### Text data extracted from pages
========

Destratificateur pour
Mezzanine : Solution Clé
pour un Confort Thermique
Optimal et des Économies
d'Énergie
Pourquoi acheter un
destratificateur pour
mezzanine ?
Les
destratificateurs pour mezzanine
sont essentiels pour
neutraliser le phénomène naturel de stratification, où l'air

========

### The problem
Copy every line of the records above word for word.

### Your solution
Destratificateur pour
Mezzanine : Solution Clé
pour un Confort Thermique
Optimal et des Économies
d'Énergie
Pourquoi acheter un
destratificateur pour
mezzanine ?
Les
destratificateurs pour mezzanine
sont essentiels pour
neutraliser le phénomène naturel de stratification, où l'air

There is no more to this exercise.